# EXERCISE DIRECTIONS
How many lines of these entries include the string "Sewage"? State the number alone.

• • • • •

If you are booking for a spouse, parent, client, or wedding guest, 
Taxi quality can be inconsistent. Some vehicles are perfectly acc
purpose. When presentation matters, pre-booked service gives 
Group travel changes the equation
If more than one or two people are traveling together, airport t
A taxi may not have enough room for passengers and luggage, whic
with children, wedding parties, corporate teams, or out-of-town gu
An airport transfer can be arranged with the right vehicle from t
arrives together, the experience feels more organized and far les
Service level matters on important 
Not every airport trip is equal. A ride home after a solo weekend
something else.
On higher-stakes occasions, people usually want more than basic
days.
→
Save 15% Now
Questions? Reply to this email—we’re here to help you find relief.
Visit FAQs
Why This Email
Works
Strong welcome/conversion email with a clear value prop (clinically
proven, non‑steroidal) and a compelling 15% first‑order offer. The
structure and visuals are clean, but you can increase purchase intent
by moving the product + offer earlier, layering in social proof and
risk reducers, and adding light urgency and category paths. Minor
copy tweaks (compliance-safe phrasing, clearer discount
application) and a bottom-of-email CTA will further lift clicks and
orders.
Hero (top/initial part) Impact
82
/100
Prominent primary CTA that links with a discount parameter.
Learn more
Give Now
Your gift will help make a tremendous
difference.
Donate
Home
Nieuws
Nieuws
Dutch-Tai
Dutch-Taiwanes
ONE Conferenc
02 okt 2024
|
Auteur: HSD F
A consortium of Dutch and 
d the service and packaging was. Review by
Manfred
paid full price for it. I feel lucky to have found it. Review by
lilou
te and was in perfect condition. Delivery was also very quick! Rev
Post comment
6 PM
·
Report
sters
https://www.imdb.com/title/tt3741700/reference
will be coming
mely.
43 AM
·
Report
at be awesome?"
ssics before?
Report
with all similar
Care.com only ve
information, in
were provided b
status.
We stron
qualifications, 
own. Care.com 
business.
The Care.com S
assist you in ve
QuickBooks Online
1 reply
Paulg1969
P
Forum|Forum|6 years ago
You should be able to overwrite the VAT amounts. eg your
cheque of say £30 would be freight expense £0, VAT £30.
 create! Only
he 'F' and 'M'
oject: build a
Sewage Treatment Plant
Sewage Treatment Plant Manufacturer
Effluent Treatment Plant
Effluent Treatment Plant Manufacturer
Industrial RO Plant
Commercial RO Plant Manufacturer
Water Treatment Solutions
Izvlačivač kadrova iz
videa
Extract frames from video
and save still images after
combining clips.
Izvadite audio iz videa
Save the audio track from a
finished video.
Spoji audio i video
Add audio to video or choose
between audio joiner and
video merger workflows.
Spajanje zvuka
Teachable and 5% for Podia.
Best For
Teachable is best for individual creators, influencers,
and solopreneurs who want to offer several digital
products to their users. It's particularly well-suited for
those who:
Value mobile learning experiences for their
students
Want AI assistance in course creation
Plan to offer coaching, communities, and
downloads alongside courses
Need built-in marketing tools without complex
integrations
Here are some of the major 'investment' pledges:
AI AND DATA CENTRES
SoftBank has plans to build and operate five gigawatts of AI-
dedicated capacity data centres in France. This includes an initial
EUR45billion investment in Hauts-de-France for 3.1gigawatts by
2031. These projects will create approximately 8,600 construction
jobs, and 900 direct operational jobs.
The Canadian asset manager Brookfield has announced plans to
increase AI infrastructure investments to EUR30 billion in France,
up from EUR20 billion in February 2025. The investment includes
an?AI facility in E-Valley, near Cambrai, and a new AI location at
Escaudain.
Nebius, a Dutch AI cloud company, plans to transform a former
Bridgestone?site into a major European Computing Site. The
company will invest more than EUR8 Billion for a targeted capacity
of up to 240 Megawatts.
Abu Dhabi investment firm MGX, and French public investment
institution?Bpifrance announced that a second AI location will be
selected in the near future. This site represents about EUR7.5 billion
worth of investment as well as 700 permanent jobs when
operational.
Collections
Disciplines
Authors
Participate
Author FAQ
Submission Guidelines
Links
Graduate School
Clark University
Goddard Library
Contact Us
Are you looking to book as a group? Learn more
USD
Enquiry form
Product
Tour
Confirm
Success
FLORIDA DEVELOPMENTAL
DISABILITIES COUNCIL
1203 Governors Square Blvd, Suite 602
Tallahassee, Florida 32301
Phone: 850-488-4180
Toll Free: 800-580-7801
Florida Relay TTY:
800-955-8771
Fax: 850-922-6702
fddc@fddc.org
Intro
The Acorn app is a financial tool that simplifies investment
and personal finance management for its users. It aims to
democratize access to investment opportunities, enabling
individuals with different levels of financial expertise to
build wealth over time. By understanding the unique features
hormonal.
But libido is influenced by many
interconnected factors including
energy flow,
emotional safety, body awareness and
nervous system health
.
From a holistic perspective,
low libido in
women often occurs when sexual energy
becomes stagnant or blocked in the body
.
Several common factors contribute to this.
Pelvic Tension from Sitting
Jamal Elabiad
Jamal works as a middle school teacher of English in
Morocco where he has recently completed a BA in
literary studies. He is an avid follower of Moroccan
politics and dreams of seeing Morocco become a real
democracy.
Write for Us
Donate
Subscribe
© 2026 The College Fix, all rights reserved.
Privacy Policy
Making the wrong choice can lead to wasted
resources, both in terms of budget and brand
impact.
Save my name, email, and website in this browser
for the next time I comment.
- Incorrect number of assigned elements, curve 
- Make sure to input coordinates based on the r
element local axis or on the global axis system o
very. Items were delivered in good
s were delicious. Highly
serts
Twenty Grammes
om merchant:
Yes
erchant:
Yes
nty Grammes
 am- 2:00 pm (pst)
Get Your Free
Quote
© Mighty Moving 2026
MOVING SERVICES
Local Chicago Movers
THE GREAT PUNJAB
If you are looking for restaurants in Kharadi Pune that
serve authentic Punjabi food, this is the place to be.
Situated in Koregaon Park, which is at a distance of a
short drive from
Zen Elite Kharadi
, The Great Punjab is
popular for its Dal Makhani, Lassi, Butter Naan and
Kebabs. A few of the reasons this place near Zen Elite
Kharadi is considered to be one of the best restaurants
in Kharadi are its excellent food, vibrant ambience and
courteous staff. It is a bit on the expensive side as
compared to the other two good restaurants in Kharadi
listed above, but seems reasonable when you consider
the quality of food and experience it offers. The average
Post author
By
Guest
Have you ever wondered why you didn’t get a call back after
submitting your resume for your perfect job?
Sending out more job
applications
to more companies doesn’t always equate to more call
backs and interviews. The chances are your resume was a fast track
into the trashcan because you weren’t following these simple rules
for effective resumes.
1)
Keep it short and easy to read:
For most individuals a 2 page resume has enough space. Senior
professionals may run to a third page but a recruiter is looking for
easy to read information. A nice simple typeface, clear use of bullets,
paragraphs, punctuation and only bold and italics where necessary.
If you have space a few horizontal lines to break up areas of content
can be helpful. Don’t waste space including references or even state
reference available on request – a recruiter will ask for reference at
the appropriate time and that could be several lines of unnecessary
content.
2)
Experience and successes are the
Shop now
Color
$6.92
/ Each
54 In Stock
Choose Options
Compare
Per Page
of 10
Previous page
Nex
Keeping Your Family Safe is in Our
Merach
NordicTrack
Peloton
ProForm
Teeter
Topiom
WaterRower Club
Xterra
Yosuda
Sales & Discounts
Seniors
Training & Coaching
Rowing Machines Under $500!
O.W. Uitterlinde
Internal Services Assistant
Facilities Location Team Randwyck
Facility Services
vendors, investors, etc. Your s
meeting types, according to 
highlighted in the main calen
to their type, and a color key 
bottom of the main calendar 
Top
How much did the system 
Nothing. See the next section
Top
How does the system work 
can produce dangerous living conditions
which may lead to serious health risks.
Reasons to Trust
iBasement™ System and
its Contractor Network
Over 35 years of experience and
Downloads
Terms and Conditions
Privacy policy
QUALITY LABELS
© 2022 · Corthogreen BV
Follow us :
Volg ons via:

• • • • •

# WORKED SOLUTION
2